The School of Health and Human Performance in DCU is home to the Centre for Injury Prevention and Performance. This multi-disciplinary research group, inclusive of Certified Athletic Therapists, biomechanists, pain specialists, and sports psychologists, aims to develop strategies to ensure a safe sporting environment to maximise lifelong participation in sport and recreation for all. Led by Dr Siobhán O’Connor and Dr Enda Whyte, along with Professor Kieran Moran, Ms Aoife Burke, Ms Kate Sheridan, Dr Sinead O’Keeffe and Dr Anna Donnla O’Hagan, the team has expertise in injury prevention, injury assessment, concussion, rehabilitation, biomechanics of injury, behavioural change and sports psychology. Our ultimate aim is to use research to tangibly and positively impact society both nationally and beyond. We have a particular interest in adolescents and the female athlete, especially from an Irish context, with ongoing research in various populations including secondary school students, Gaelic games, Ladies Gaelic football, Camogie, horse-racing and college student-athletes. We also have ongoing research in the field of athletic therapy education from an international perspective.
Some PhD research projects currently being undertaken include:
Róisín Leahy is a Certified Athletic Therapist and is a PhD candidate investigating the management of sport-related concussion in Ladies Gaelic Football. Her research aims to improve concussion management from both a clinical perspective and a player education perspective. To date, she has developed a database of normative and reliability data from a multi-faceted concussion assessment from approximately 150 players. She has also carried out a large-scale online survey of concussion history and management practices in over 650 players. She is funded by the Irish Research Council and the Ladies Gaelic Football Association through the Enterprise Partnership Scheme and is supervised by Dr Siobhán O’Connor, Dr Enda Whyte and Dr Keith Rochfort.
Frank Deveraux is an assistant lecturer in IT Carlow and is leading the “Youth Injury Prevention in Physical Education” or “YIPPE” project, which aims to develop a novel approach to injury prevention in adolescents. Despite the well-established efficacy of existing injury prevention programmes, poor compliance and adherence has hindered its real world effectiveness. Frank’s PhD project, supported by his supervisors Dr O’Connor and Dr Whyte, aims to develop a games-based injury prevention programme for post-primary school adolescents in an attempt to remove some of the existing barriers to implementation such as poor engagement, time restraints, and limited resources. This programme will then be compared to an existing programme for its impact on injury incidence, neuromuscular function and student/teacher engagement with the programmes. This approach will provide schools with a sustainable, enjoyable, and effective programme which can help reduce the risk of injury in adolescents.

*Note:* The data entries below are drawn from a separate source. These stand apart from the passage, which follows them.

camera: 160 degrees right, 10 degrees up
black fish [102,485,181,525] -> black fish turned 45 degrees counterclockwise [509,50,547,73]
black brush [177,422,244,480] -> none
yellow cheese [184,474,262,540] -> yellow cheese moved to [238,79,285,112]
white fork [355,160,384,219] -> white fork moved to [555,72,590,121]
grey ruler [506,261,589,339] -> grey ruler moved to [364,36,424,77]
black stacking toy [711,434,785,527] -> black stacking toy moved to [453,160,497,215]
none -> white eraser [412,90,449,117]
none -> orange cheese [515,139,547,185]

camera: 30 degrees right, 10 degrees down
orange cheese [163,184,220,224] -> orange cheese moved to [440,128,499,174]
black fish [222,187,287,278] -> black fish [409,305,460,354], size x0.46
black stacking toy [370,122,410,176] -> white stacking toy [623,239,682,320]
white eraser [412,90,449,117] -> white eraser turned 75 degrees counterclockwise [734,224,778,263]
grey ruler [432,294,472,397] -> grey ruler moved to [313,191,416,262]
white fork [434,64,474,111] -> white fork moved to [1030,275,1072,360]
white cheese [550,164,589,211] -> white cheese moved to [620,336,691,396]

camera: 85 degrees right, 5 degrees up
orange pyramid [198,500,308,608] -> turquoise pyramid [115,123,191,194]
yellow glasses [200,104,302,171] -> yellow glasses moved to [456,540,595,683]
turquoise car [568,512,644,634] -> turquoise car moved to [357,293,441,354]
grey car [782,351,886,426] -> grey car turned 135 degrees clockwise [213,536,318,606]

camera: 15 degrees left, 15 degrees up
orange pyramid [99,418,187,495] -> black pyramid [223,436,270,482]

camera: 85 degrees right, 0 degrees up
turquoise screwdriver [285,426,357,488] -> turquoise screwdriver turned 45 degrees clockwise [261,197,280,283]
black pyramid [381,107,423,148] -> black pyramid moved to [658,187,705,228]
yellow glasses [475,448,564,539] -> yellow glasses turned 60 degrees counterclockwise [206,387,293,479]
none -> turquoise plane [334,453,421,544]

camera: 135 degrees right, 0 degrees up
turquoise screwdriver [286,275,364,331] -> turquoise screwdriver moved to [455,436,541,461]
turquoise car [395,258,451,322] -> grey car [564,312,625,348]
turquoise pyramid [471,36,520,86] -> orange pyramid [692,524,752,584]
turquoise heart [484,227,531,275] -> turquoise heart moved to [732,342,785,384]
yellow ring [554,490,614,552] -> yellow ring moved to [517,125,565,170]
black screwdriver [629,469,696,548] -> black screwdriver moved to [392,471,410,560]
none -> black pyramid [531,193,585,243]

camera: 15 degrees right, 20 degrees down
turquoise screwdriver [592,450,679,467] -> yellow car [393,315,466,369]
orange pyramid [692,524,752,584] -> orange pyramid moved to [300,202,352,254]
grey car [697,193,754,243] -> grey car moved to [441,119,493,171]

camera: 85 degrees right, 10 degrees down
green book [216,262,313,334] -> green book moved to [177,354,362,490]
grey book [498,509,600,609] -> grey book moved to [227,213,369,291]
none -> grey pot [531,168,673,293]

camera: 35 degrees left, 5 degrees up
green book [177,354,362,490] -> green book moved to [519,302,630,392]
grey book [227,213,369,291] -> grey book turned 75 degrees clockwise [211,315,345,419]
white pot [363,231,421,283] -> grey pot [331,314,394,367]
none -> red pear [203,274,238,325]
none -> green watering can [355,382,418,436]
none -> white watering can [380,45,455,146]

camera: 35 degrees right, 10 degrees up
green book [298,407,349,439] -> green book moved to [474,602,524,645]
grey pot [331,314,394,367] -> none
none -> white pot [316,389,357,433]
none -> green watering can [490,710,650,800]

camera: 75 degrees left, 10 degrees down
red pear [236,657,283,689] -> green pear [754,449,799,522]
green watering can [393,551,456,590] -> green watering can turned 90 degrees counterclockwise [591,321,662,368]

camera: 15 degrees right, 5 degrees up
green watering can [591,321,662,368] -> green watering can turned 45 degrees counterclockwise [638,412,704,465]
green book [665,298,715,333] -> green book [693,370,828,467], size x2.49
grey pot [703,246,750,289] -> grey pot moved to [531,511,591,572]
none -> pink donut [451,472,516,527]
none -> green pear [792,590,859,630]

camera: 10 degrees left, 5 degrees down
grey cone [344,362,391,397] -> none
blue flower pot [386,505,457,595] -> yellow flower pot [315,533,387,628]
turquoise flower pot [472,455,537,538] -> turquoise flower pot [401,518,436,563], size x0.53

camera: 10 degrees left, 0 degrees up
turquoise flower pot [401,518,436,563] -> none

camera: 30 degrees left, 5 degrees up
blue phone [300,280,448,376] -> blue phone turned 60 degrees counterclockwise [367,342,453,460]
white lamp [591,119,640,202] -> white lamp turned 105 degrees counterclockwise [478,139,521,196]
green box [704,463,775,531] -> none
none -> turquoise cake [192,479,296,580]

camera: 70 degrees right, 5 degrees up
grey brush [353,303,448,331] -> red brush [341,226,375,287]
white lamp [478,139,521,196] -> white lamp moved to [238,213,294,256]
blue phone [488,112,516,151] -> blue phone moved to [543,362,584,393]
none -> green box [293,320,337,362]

Calvin Teahan is a Certified Athletic Therapist and is a PhD Candidate focusing on injuries and injury prevention in Gaelic games. Under the supervision of Dr Whyte and Dr O’Connor he has completed a research study examining the injury profile and burden of injury in male and female Irish collegiate student athletes. He has also examined how pre-season and in-season assessments relate to injury and readiness to train in elite Gaelic footballers. He is currently implementing a large scale survey examining injury prevention knowledge and attitudes in male and female Gaelic games players and coaches. Calvin is also a Teaching Assistant in the BSc in Athletic Therapy and Training in the School of Health and Human Performance and teaches classes on injuries of the lower limb and rehabilitation.
Lynn Allen is a Certified Athletic Therapist and course coordinator of the BSc in Athletic Rehabilitation Therapy in AIT. She is completing a professional doctorate in Elite Performance (Sport) in DCU on the topic of examining clinical reasoning skills in undergraduate Athletic Therapy students. Under the supervision of Dr Enda Whyte, Dr Siobhán O’Connor and Dr Aine MacNamara she is focusing on the cognitive components of clinical reasoning and the development of teaching and assessment strategies that may enhance metacognitive and clinical reasoning skills in Athletic Therapy students.